Hi @mitchos, thanks for your reply and I really appreciate your work on this SDK!
Let mi highlight one more thing which was also badly implemented from my side as I didn't check properly SAML and SCIM attributes OR/AND behavior in GUI. While checking it when I click on OR/AND button in UI it changes conditions for all IDPs conditions (we have two different), so there should be some master "operator" statement for whole SCIM and SAML access rules configuration (not sure if it might be bug in UI).
Also you are mentioning posture and SAML and SCIM logic, but very important is app segment logic, where I expect people will push multiple app segments where OR logic is also very important.
Thank you...
Hi @mitchos,
It has been a while and I am still using my custom fix of _create_condition function and I am building on the top of that.
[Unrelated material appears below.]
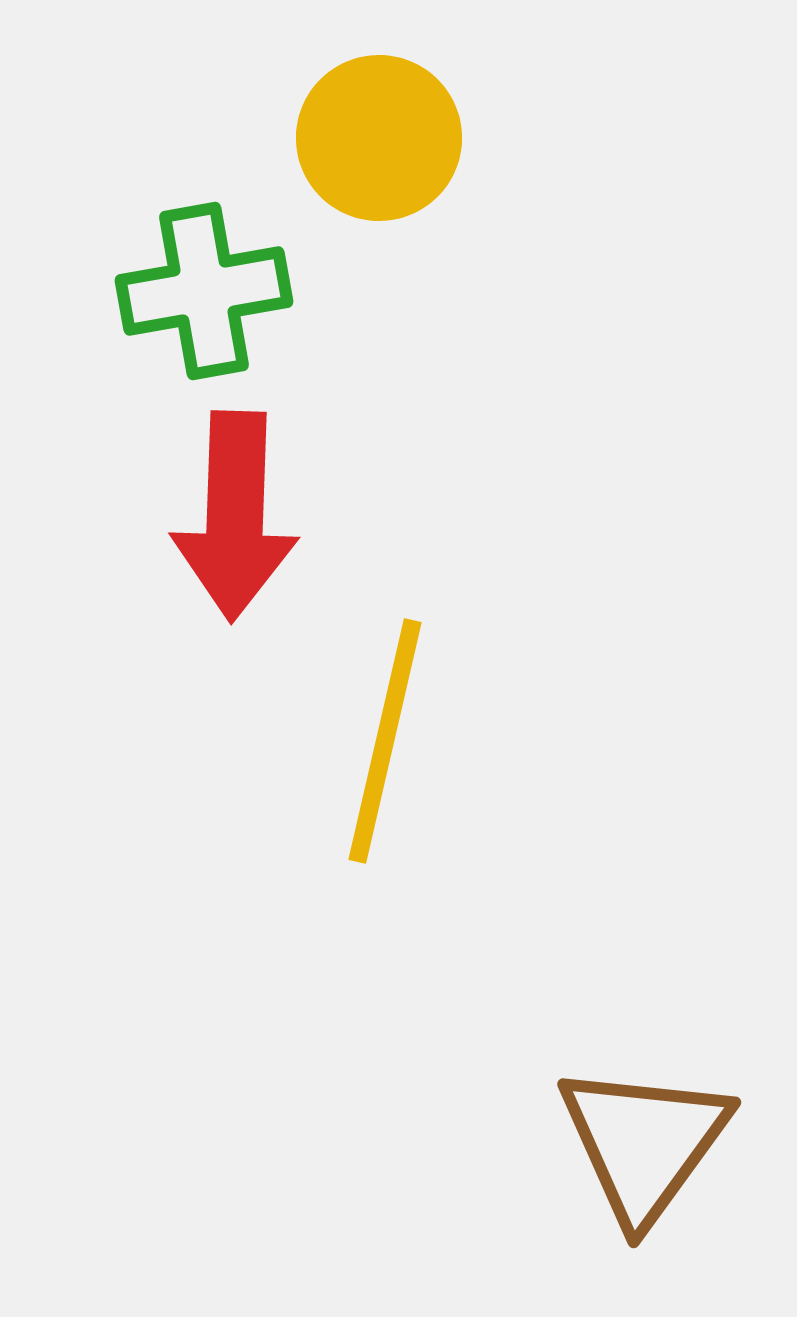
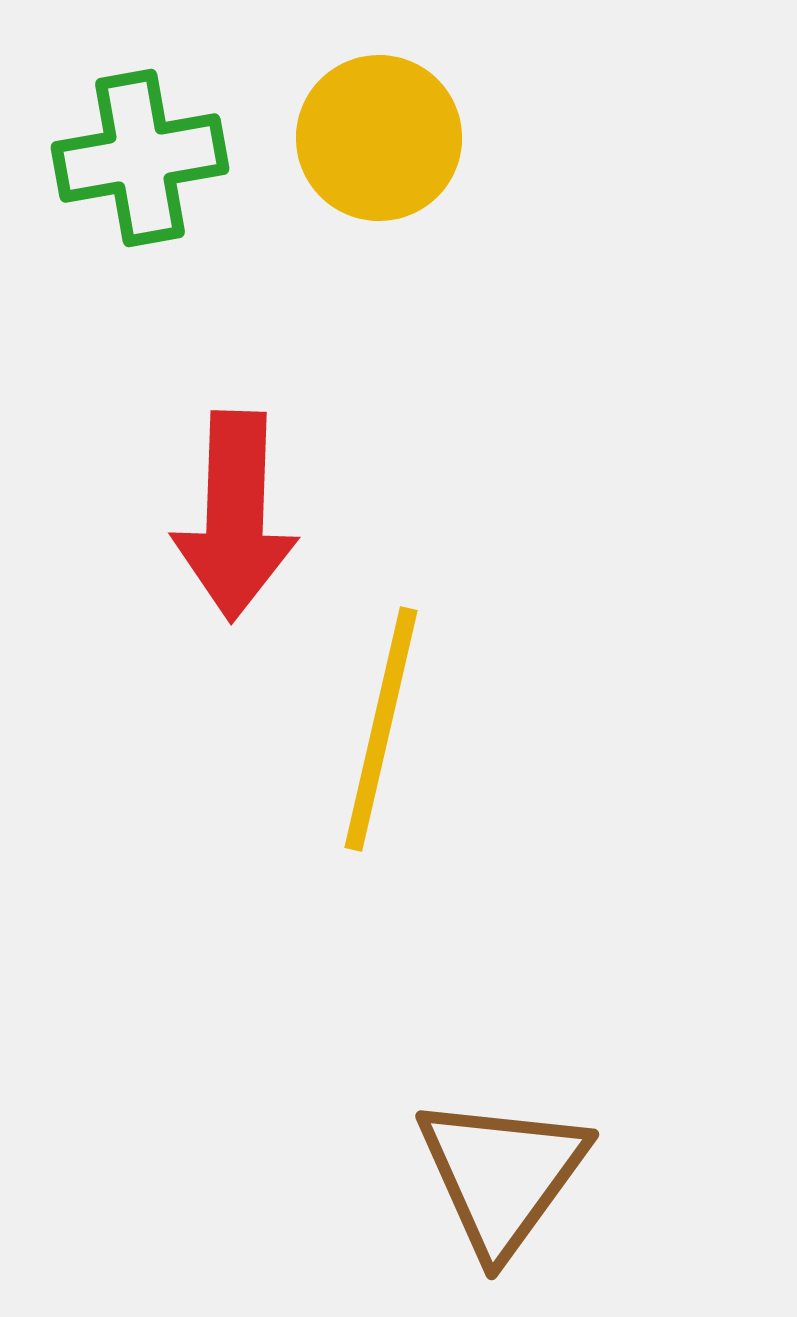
green cross: moved 64 px left, 133 px up
yellow line: moved 4 px left, 12 px up
brown triangle: moved 142 px left, 32 px down
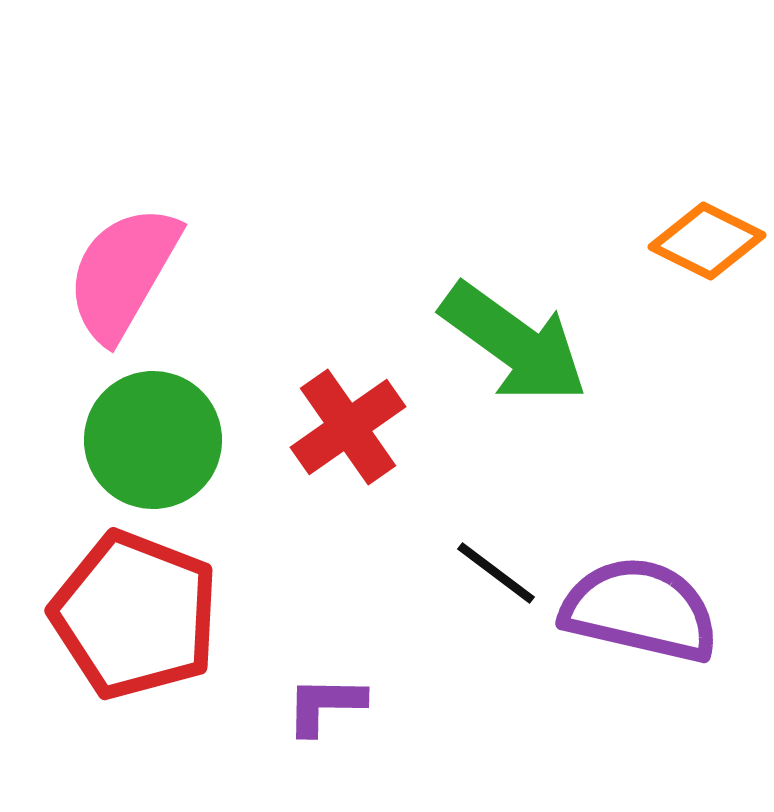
Have you somehow consider my fix mentioned above to add it into main branch? Are you considering some other options?
Thx for your update!
Hi @mitchos and @martinkiska, I used the above-mentioned code & example (thanks!) to modify it, split it, add docs, tests and prepared a PR #166.
Please take a look at it. I believe it fits it purpose and covers what @martinkiska needed to cover (complex conditions with operands) although I'm not sure that it covers 100 % of cases of all types of conditions that could be created but it definitely expands the current capability for a rule creation.
WDYT? :-)
Thank you @david-kn for your work and standardization of code.
Hi @mitchos - is there some update from your side? Current limitation of access-policy method is blocking further deployment. We want to build automation based on this, but still we are forced to use custom branch with modification mentioned in this bug report.
We would really appreciate if you can look into it so it can be merged to main branch afterwards.